We can now examine the current webpage to identify and collect the articles displayed, either in full or partially, so that we can save them for further analysis.

The page includes a “More Stories” button that loads additional articles. To capture all available stories, this button may need to be clicked (sometimes multiple times) until no new articles are loaded.

In [None]:
# While the button "more stories" is available, click on it to load all articles
while True:
    
    try:
        # Relocate the element after each iteration as the references become invalid once the webpage changes
        more_button = driver.find_element(By.CSS_SELECTOR, "[data-testid='load-more-stories-button']")

        # Click on the button
        more_button.click()

    # Force clicking with JavaScript if the button is hidden
    except (ElementClickInterceptedException, ElementNotInteractableException): #, ElementNotInteractableException, StaleElementReferenceException

        # Relocate the element
        more_button = driver.find_element(By.CSS_SELECTOR, "[data-testid='load-more-stories-button']")

        # Scroll into view
        driver.execute_script("arguments[0].scrollIntoView({block: 'center'});", more_button)

        # Click on it
        driver.execute_script("arguments[0].click();", more_button)

    # Stop only when there is no "more stories" button to click on
    except NoSuchElementException:
        break    

    # Manually wait a few seconds for all articles to load
    time.sleep(2)


In [None]:
# Count how many articles are on the webpage
article_count = len(driver.find_elements(By.CSS_SELECTOR, "div .group"))

# Initialize a list to store articles' titles and links as dictionaries
data = []

# Loop through each article on the page by index
for i in range(article_count):

    # Locate article combining tag name and class name
    article = driver.find_elements(By.CSS_SELECTOR, "div .group")[i]

    # Locate url with the <a> tag
    link = article.find_element(By.TAG_NAME, "a")

    # Extract the url address from the element with get_attribute
    href = link.get_attribute("href")

    # In this webpage, the title is usually stored in the tag <h3>
    try:
        title = article.find_element(By.TAG_NAME, "h3")

    # However, sometimes it is stored in <h4> instead --> you can only know this by inspecting the webpage's html!
    except:
        title = article.find_element(By.TAG_NAME, "h4")

    # Get the title's text
    title_text = title.text

    data.append({
        "title": title_text,
        "link": href
    })

# Convert your data to a pandas dataframe
df = pd.DataFrame(data)

After storing the links to the individual articles, we can visit each one to extract additional information.

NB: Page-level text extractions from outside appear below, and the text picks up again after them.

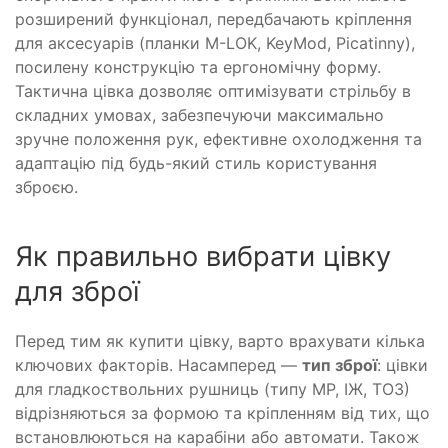
розширений функціонал, передбачають кріплення
для аксесуарів (планки M-LOK, KeyMod, Picatinny),
посилену конструкцію та ергономічну форму.
Тактична цівка дозволяє оптимізувати стрільбу в
складних умовах, забезпечуючи максимально
зручне положення рук, ефективне охолодження та
адаптацію під будь-який стиль користування
зброєю.
Як правильно вибрати цівку
для зброї
Перед тим як купити цівку, варто врахувати кілька
ключових факторів. Насамперед —
тип зброї
: цівки
для гладкоствольних рушниць (типу МР, ІЖ, ТОЗ)
відрізняються за формою та кріпленням від тих, що
встановлюються на карабіни або автомати. Також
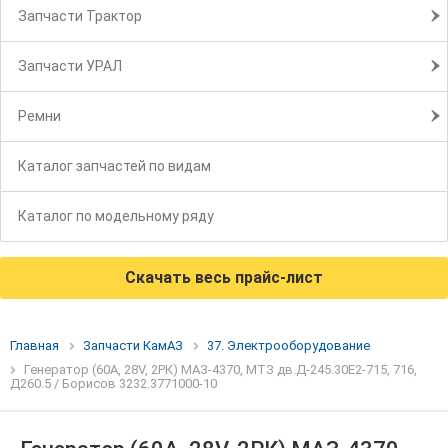
Запчасти Трактор
Запчасти УРАЛ
Ремни
Каталог запчастей по видам
Каталог по модельному ряду
Скачать весь прайс-лист
Главная
Запчасти КамАЗ
37. Электрооборудование
Генератор (60А, 28V, 2РК) МАЗ-4370, МТЗ дв.Д-245.30Е2-715, 716,
Д260.5 / Борисов 3232.3771000-10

We'll gather data related to political coverage bias and we will add a third column in the dataframe to store it.

In [None]:
# Iterate over the dataframe with titles and links
for index, row in df.iterrows():

    # Extract the link of each article
    link = row['link']

    # Access the webpage programmatically
    driver.get(link)

    # Locate information on bias by combining CSS SELECTORS and extract text
    # innerText gets vsibile text, textContent gets can also get hidden text
    bias_text = "".join([el.get_attribute("innerText") or el.get_attribute("textContent") or "" for el in driver.find_elements(By.CSS_SELECTOR, "ul.list-disc li span")])
    
    # If bias information is found
    if bias_text:

        # Save to a third column in the df called "bias"
        df.loc[index, 'bias'] = bias_text

    # If information on bias is not present in the <span> element
    else:

        # Extract "missing information on bias"
        bias_text = "".join([el.get_attribute("innerText") or el.get_attribute("textContent") or "" for el in driver.find_elements(By.CSS_SELECTOR, "ul.list-disc li")])
        
        # Save it in the dataframe     
        df.loc[index, 'bias'] = bias_text
        
# Save the updated df to csv
df.to_csv('../data/ground_news_articles.csv', index=False, encoding='utf-8')

The web scraping process has completed successfully! Well done!

You can find the final csv file in the `data/` folder as `ground_news_articles.csv`

Open it and check that the columns contain the data as you expecte and it looks in good order.